● **To do**:
Before copying, remove every picture, and then repeat all entries below precisely as written.

● **Source data**:
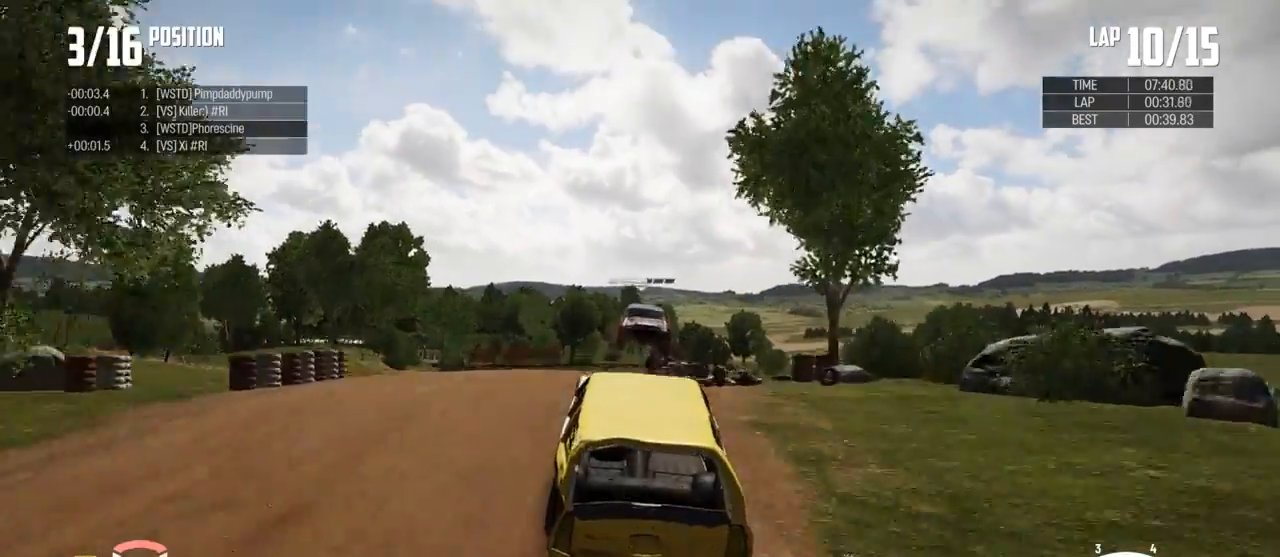
{"buttons": ["R2"], "left_stick": "center", "right_stick": "center", "events": []}
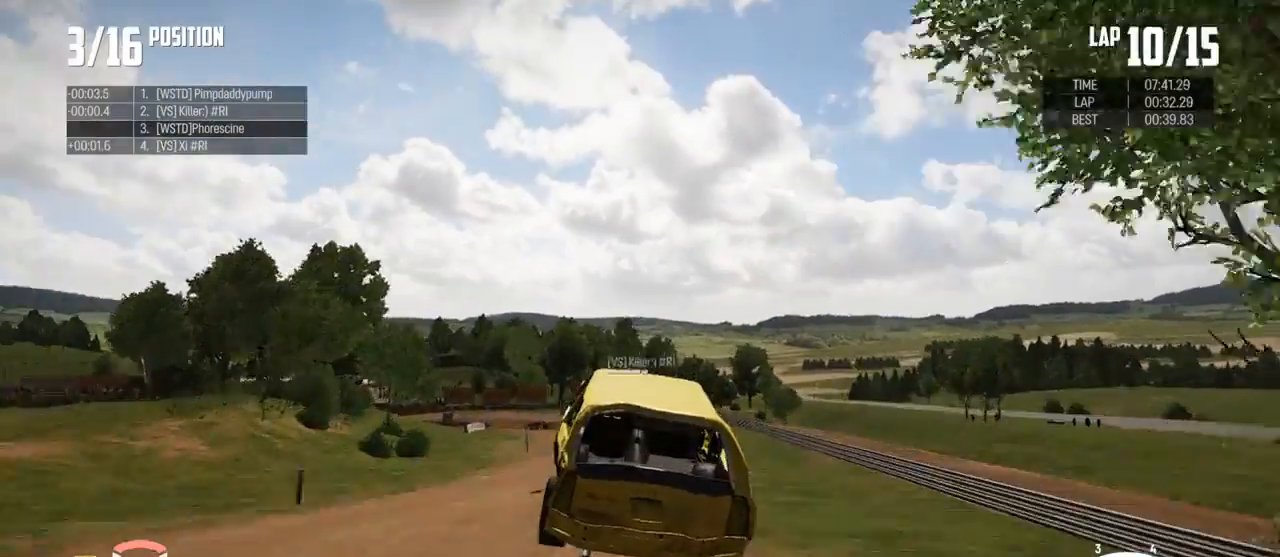
{"buttons": [], "left_stick": "center", "right_stick": "center", "events": [[433, "R2", "up"]]}
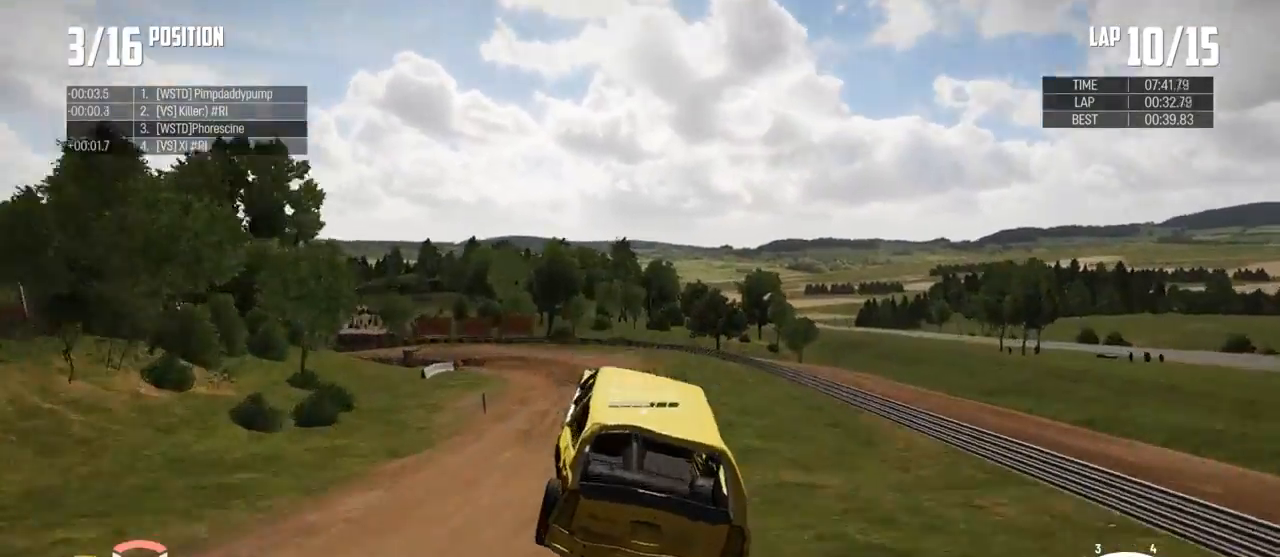
{"buttons": [], "left_stick": "center", "right_stick": "center", "events": []}
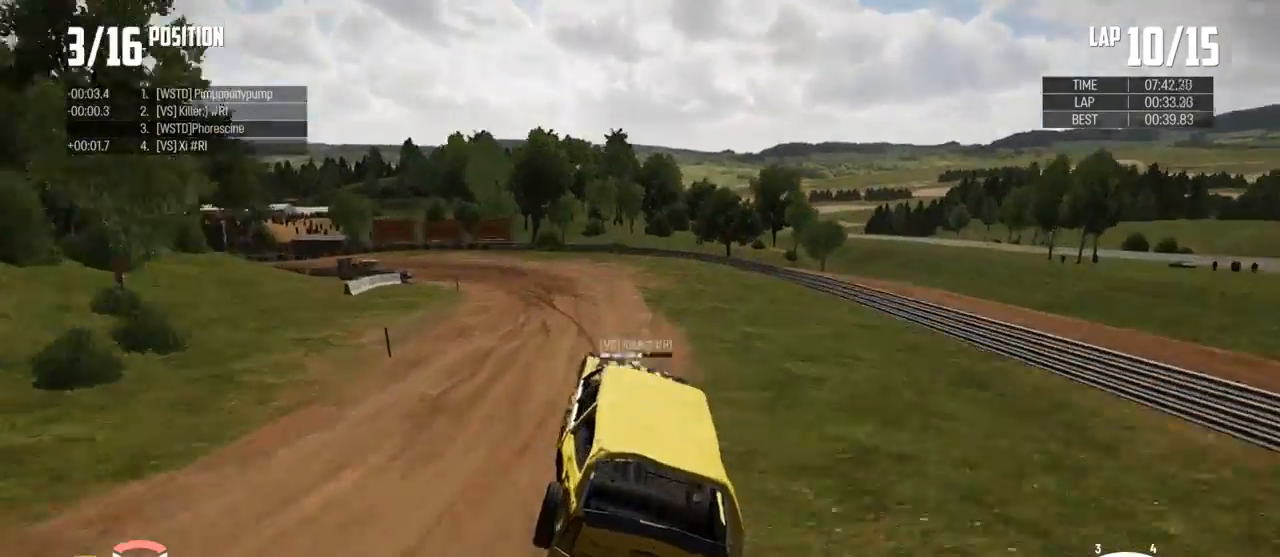
{"buttons": [], "left_stick": "left", "right_stick": "center", "events": [[300, "left_stick", "left"]]}
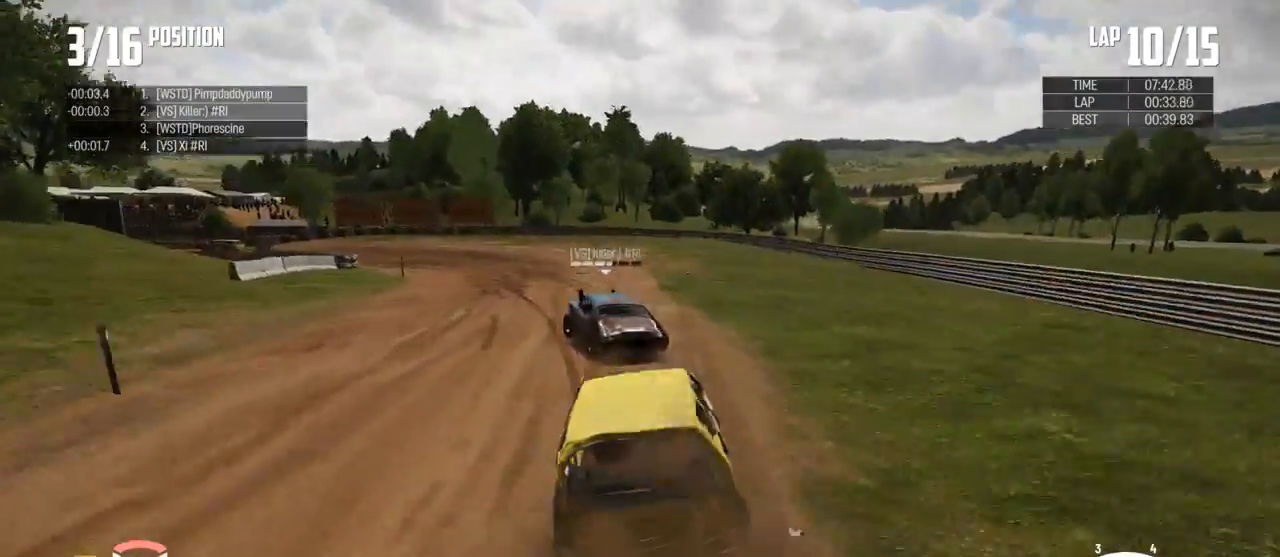
{"buttons": ["R2"], "left_stick": "down-left", "right_stick": "center", "events": [[133, "left_stick", "down-left"], [233, "R2", "down"]]}
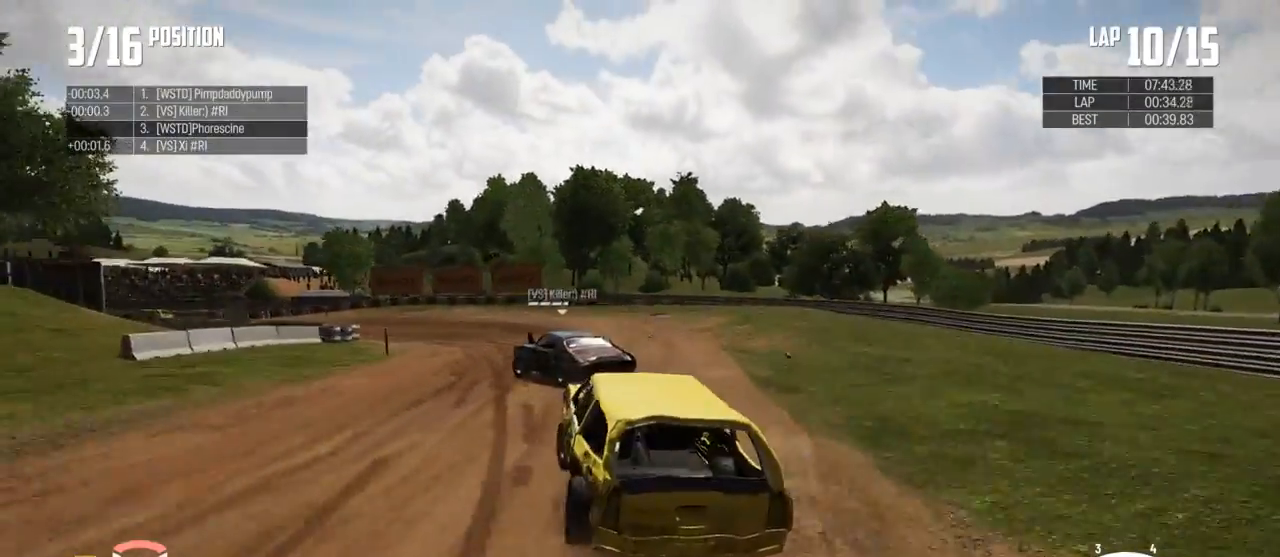
{"buttons": ["R2"], "left_stick": "left", "right_stick": "center", "events": [[500, "left_stick", "left"]]}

● **Result**:
{"buttons": ["R2"], "left_stick": "center", "right_stick": "center", "events": []}
{"buttons": [], "left_stick": "center", "right_stick": "center", "events": [[433, "R2", "up"]]}
{"buttons": [], "left_stick": "center", "right_stick": "center", "events": []}
{"buttons": [], "left_stick": "left", "right_stick": "center", "events": [[300, "left_stick", "left"]]}
{"buttons": ["R2"], "left_stick": "down-left", "right_stick": "center", "events": [[133, "left_stick", "down-left"], [233, "R2", "down"]]}
{"buttons": ["R2"], "left_stick": "left", "right_stick": "center", "events": [[500, "left_stick", "left"]]}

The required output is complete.